*Records drawn from a dataset*.
——

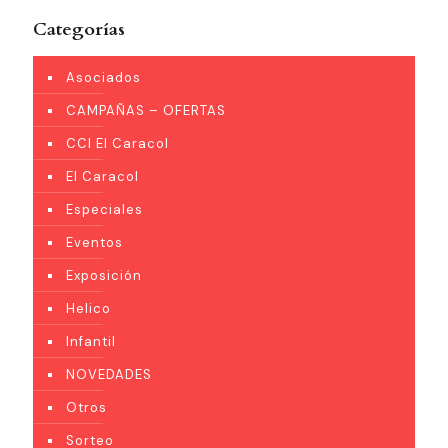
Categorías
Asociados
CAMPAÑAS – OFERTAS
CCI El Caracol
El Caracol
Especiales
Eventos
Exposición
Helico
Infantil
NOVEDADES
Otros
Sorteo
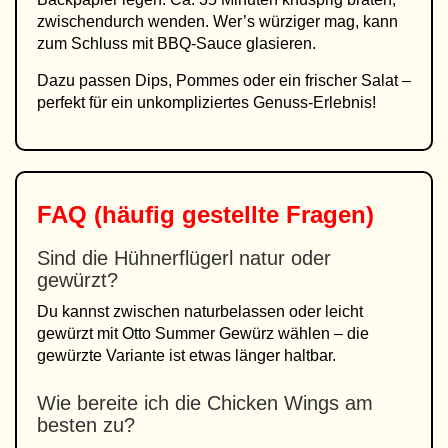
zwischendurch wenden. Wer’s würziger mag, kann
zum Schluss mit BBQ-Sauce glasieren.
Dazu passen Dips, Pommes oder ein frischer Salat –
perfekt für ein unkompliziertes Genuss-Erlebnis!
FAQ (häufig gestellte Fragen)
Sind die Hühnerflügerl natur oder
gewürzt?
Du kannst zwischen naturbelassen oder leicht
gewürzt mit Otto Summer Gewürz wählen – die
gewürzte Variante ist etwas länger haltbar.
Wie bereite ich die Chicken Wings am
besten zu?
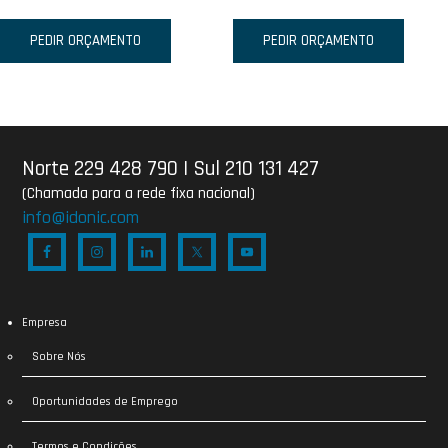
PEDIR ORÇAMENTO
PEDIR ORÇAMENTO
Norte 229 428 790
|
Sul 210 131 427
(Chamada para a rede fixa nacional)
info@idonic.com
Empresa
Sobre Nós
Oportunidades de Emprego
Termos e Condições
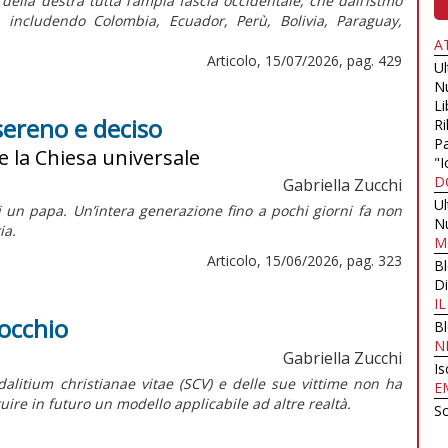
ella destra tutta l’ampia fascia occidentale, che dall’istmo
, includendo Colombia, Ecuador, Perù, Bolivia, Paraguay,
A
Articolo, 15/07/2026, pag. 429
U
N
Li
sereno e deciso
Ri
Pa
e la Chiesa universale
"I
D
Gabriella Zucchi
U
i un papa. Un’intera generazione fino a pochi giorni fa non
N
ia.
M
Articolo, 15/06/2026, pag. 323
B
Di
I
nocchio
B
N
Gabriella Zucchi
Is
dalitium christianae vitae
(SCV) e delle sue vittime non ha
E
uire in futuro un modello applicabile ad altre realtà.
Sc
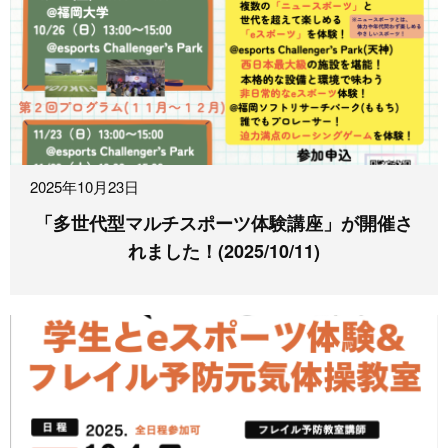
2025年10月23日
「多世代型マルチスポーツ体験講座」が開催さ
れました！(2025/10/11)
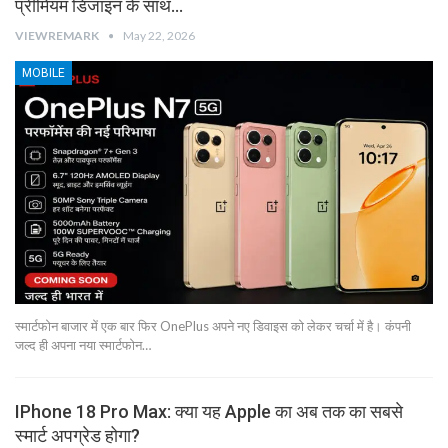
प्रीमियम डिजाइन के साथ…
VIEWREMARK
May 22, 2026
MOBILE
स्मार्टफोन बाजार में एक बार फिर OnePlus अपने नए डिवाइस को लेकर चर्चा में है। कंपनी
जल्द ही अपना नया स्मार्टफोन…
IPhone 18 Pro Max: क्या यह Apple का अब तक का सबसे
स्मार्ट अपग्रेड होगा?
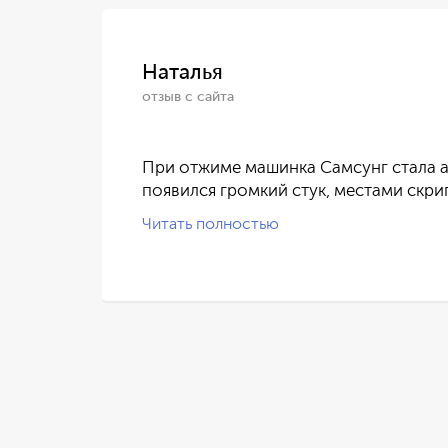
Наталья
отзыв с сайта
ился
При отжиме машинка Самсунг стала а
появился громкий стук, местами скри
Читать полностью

——

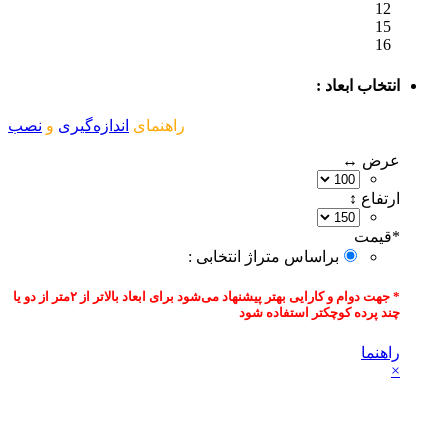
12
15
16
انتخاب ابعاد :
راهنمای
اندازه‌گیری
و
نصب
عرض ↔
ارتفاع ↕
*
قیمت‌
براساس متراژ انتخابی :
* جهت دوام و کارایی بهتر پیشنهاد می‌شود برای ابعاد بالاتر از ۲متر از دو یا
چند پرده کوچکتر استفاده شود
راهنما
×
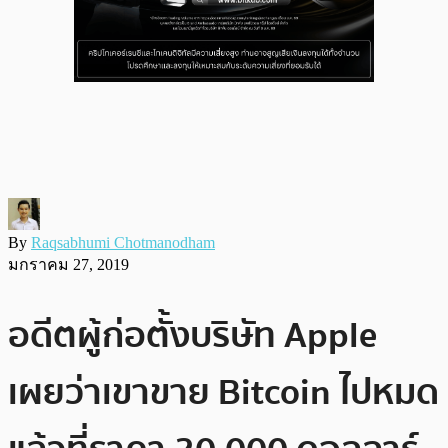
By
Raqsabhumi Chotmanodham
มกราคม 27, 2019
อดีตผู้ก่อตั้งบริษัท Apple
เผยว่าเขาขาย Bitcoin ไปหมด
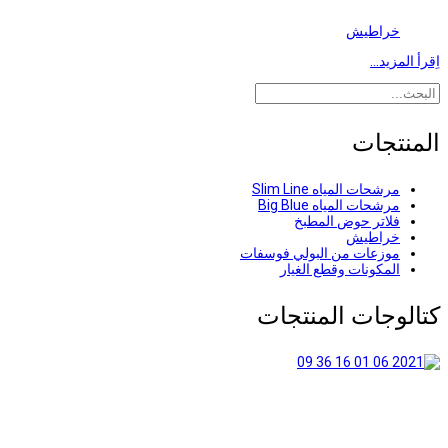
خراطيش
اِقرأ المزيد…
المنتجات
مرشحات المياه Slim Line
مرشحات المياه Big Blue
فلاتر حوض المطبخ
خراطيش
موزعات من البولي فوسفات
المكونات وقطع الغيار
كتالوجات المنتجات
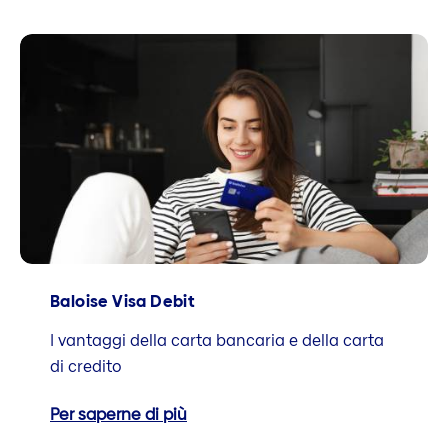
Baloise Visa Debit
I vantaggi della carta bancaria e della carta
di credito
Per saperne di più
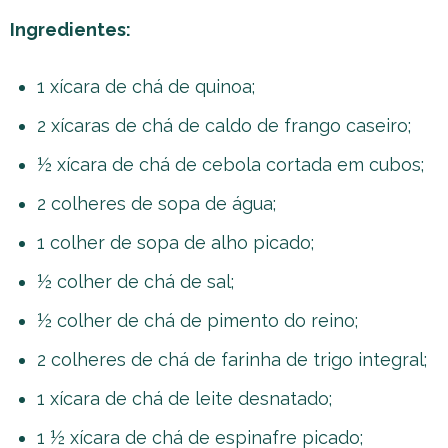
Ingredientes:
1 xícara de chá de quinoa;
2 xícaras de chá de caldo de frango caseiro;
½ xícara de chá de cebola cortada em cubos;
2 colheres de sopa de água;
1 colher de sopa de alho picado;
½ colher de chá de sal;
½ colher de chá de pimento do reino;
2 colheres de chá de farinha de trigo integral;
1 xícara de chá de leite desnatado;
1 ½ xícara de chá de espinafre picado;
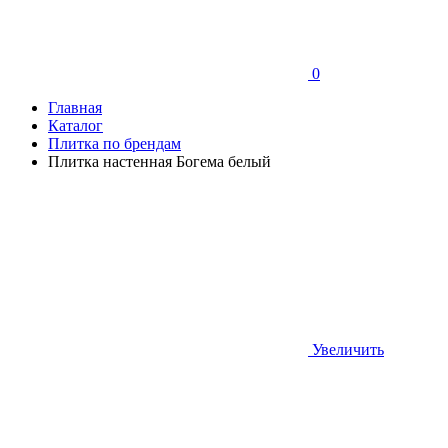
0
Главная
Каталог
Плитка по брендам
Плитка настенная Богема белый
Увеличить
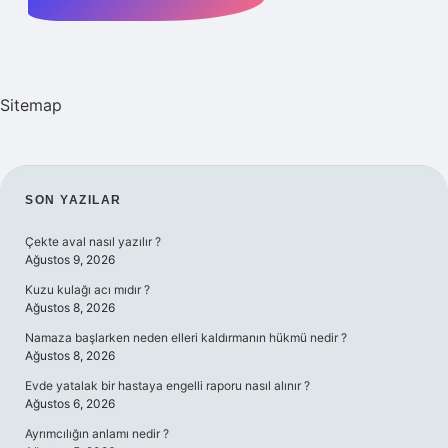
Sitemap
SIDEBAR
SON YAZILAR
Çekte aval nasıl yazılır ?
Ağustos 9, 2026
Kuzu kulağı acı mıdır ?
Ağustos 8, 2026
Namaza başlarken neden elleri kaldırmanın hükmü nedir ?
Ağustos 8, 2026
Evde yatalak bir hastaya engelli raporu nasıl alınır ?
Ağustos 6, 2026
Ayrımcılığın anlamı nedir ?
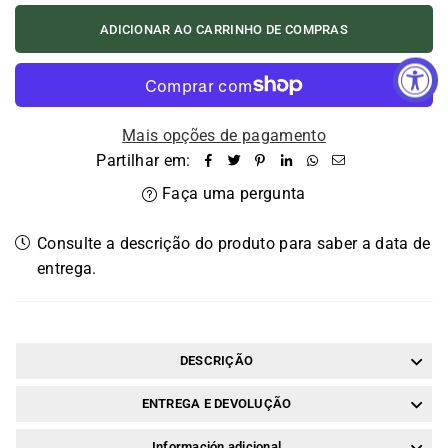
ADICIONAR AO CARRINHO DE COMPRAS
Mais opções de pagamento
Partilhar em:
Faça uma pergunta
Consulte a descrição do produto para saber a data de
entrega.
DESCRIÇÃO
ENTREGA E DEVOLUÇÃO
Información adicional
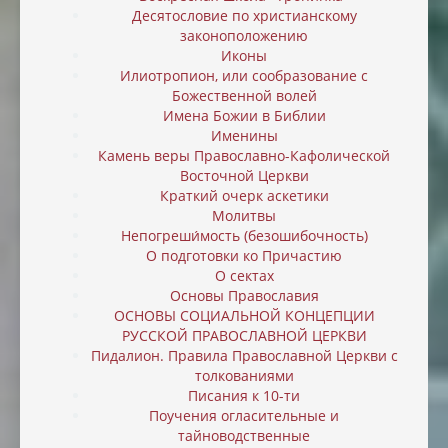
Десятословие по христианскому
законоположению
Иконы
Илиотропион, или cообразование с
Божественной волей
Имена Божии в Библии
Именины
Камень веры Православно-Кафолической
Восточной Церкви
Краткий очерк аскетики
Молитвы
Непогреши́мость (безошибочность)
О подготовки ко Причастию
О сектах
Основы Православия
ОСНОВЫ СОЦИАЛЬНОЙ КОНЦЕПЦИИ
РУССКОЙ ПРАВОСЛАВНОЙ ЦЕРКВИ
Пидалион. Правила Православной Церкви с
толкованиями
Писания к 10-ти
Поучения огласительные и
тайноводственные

——

From the data above, return only the lines starting at the line that holds "CCI El Caracol" and ending at the line that holds "Читать полностью", word for word and without pictures.

CCI El Caracol
El Caracol
Especiales
Eventos
Exposición
Helico
Infantil
NOVEDADES
Otros
Sorteo
zwischendurch wenden. Wer’s würziger mag, kann
zum Schluss mit BBQ-Sauce glasieren.
Dazu passen Dips, Pommes oder ein frischer Salat –
perfekt für ein unkompliziertes Genuss-Erlebnis!
FAQ (häufig gestellte Fragen)
Sind die Hühnerflügerl natur oder
gewürzt?
Du kannst zwischen naturbelassen oder leicht
gewürzt mit Otto Summer Gewürz wählen – die
gewürzte Variante ist etwas länger haltbar.
Wie bereite ich die Chicken Wings am
besten zu?
PEDIR ORÇAMENTO
PEDIR ORÇAMENTO
Norte 229 428 790
|
Sul 210 131 427
(Chamada para a rede fixa nacional)
info@idonic.com
Empresa
Sobre Nós
Oportunidades de Emprego
Termos e Condições
ella destra tutta l’ampia fascia occidentale, che dall’istmo
, includendo Colombia, Ecuador, Perù, Bolivia, Paraguay,
A
Articolo, 15/07/2026, pag. 429
U
N
Li
sereno e deciso
Ri
Pa
e la Chiesa universale
"I
D
Gabriella Zucchi
U
i un papa. Un’intera generazione fino a pochi giorni fa non
N
ia.
M
Articolo, 15/06/2026, pag. 323
B
Di
I
nocchio
B
N
Gabriella Zucchi
Is
dalitium christianae vitae
(SCV) e delle sue vittime non ha
E
uire in futuro un modello applicabile ad altre realtà.
Sc
2025年10月23日
「多世代型マルチスポーツ体験講座」が開催さ
れました！(2025/10/11)
प्रीमियम डिजाइन के साथ…
VIEWREMARK
May 22, 2026
MOBILE
स्मार्टफोन बाजार में एक बार फिर OnePlus अपने नए डिवाइस को लेकर चर्चा में है। कंपनी
जल्द ही अपना नया स्मार्टफोन…
IPhone 18 Pro Max: क्या यह Apple का अब तक का सबसे
स्मार्ट अपग्रेड होगा?
Наталья
отзыв с сайта
ился
При отжиме машинка Самсунг стала а
появился громкий стук, местами скри
Читать полностью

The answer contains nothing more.